O que se discute aqui foi resumido, de forma esplendorosa, pela r. sentença de primeiro grau nos termos seguintes: "A questão resume-se em determinar o critério do cálculo do ISS; a autora entende que a base de cálculo do tributo é o número de profissionais habilitados que compõem seu quadro, enquanto a ré sustenta ser a base de cálculo o faturamento da empresa". (cf. fls. 111) Os doutos votos vencedores, fazendo coro à sentença, adotaram a primeira tese e o douto voto vencido, a segunda.
A razão, venia concessa, está com o douto voto vencido.
Há de se deixar claro, porém, que os doutos votos vencedores têm razão num ponto: a legislação mais benéfica (base de cálculo levando em conta o número de profissionais habilitados) é aplicável, em tese, às sociedades uniprofissionais ou pluriprofissionais. Nesse sentido a tese já sufragada pelo Colendo Supremo Tribunal Federal, em v. acórdão do qual foi Relator o Ministro Rafael Mayer (RE nº 96.475-4-SP), cuja ementa é a seguinte:
"Ementa: Imposto sobre serviços. Sociedade Civil. Profissionais de qualificações diversas. Benefício fiscal. Decreto-Lei nº 406/68, art. 9º, § 3º (redação do Decreto-Lei nº 834/69) - O art. 9º, § 3º c/c o art. 1º do DL nº 406/68 (redação do DL nº 834/69) assegura a tributação do ISS, na forma fixa, quer às sociedades uniprofissionais, quer às pluriprofissionais. Precedentes do STF. Recurso extraordinário não conhecido".
A ora embargante cita incorretamente este acórdão, como se tivesse orientação contrária, o que foi repetido no voto vencido (cf. fls. 80/81 e 318). Quiçá tenha errado de número, pois fala em 2ª Turma quando o acórdão é da 1ª Turma. O certo, porém, é que o RE nº 96.475-SP, seguramente, pela cópia que este Relator tem em mãos, acessada por meio da Internet, é aquele cuja ementa é transcrita acima.
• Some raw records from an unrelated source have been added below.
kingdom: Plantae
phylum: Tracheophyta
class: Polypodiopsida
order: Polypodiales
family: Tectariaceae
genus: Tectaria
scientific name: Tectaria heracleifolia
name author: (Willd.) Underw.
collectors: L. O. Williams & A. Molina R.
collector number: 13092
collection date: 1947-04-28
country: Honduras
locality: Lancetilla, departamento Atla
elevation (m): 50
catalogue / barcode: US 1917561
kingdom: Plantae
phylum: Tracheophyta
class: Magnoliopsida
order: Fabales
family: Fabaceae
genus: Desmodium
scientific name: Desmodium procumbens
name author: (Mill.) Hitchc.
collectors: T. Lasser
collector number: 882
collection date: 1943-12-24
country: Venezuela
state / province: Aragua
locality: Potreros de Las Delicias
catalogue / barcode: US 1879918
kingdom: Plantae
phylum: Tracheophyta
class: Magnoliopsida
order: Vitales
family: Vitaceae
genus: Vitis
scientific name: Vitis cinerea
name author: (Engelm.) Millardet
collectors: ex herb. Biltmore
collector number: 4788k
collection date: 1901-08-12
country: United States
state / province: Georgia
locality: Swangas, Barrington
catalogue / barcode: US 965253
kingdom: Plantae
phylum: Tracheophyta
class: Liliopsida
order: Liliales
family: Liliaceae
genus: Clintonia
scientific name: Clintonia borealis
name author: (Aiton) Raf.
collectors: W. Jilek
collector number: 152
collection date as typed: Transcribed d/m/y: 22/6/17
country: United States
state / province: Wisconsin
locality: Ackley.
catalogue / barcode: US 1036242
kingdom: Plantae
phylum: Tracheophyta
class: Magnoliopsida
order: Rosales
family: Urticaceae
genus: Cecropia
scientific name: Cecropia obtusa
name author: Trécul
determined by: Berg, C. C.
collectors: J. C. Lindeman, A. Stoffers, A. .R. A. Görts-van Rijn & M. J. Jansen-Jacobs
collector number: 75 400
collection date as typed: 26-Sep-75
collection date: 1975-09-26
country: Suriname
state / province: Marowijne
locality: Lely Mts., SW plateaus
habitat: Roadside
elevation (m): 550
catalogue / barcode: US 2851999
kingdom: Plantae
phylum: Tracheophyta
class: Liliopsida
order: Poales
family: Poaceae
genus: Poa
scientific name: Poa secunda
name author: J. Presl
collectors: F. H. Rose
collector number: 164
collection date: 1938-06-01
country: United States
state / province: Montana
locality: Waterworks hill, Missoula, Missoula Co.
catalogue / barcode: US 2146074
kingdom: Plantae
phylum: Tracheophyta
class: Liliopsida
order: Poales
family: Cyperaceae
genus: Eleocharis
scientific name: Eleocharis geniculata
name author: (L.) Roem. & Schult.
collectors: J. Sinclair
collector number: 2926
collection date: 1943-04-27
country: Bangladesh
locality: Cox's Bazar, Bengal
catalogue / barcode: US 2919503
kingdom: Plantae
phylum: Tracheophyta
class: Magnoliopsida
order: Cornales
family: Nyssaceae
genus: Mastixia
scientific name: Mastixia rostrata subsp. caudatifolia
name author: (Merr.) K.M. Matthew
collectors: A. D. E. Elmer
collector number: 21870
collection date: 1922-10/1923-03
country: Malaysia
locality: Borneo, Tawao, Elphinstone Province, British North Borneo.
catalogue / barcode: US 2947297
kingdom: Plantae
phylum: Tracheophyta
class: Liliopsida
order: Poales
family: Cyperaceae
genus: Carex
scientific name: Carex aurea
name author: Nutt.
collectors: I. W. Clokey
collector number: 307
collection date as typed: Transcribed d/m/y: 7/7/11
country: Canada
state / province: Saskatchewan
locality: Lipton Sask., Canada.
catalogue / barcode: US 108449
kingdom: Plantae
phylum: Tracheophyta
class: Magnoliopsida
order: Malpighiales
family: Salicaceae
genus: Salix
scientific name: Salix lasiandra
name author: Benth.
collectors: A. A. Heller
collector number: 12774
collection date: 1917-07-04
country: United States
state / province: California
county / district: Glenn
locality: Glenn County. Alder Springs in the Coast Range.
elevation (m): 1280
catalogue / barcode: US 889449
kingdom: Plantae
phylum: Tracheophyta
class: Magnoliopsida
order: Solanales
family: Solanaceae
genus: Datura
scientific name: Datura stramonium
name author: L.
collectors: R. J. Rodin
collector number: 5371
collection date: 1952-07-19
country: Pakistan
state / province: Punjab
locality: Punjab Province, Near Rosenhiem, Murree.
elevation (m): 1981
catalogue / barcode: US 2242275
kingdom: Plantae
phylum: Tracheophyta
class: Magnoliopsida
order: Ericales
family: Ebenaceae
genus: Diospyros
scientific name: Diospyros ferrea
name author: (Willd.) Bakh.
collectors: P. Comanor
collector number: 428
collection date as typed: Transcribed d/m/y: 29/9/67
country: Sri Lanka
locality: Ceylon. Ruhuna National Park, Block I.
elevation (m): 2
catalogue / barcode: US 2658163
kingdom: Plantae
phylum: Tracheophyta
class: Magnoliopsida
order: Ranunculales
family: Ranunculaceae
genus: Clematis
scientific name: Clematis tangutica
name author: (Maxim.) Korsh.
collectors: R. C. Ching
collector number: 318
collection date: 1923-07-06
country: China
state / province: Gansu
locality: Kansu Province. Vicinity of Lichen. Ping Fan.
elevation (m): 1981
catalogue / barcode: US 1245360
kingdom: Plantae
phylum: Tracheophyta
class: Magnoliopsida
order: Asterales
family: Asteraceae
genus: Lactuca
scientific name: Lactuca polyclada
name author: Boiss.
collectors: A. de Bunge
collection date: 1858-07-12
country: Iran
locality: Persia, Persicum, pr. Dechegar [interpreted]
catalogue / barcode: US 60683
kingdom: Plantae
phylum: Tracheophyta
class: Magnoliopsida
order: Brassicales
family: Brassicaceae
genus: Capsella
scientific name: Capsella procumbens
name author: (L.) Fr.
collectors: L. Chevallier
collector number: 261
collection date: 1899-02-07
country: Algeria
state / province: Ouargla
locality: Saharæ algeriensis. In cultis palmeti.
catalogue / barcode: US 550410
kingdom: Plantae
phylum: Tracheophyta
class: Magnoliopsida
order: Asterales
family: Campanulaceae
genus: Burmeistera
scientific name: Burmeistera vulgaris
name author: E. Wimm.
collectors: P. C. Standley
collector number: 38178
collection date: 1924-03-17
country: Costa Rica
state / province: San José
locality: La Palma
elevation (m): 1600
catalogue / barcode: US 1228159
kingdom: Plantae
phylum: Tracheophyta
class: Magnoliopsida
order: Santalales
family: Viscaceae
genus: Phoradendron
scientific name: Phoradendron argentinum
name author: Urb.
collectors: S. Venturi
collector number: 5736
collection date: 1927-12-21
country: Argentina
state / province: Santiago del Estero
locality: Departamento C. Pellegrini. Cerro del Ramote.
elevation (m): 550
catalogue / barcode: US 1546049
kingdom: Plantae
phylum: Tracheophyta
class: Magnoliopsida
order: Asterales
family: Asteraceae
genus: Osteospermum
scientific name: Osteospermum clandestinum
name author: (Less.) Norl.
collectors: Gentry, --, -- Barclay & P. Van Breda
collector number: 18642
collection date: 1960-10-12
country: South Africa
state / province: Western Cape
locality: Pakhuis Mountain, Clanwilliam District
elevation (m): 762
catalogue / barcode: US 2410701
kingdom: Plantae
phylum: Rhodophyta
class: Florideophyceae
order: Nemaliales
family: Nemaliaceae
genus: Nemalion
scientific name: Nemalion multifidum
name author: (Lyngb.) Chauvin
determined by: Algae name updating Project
Os precedentes citados no v. acórdão em pauta são os recursos extraordinários nºs 85.363, 91.715, 81.193, 88.531 e 91.311, transcrevendo a ementa deste último que se pede vênia para repetir:
"Imposto sobre serviços. Sociedade Civil. Profissionais de qualificações diversas. Benefício fiscal. Decreto-Lei nº 406/68, art. 9º, § 3º (redação do Decreto-Lei nº 834/69) - Nega vigência a tais dispositivos decisão que os considera aplicáveis tão somente a sociedades civis constituídas exclusivamente de profissionais de uma mesma categoria, pois a lei federal em causa não autoriza a distinção pretendida pelo fisco municipal. A hipótese de incidência contempla a sociedade civil prestadora dos serviços profissionais de caráter interdisciplinar. Recurso extraordinário conhecido e provido".
Em suma, não há necessidade de os profissionais serem da mesma categoria para que a sociedade seja contemplada pelo benefício legal.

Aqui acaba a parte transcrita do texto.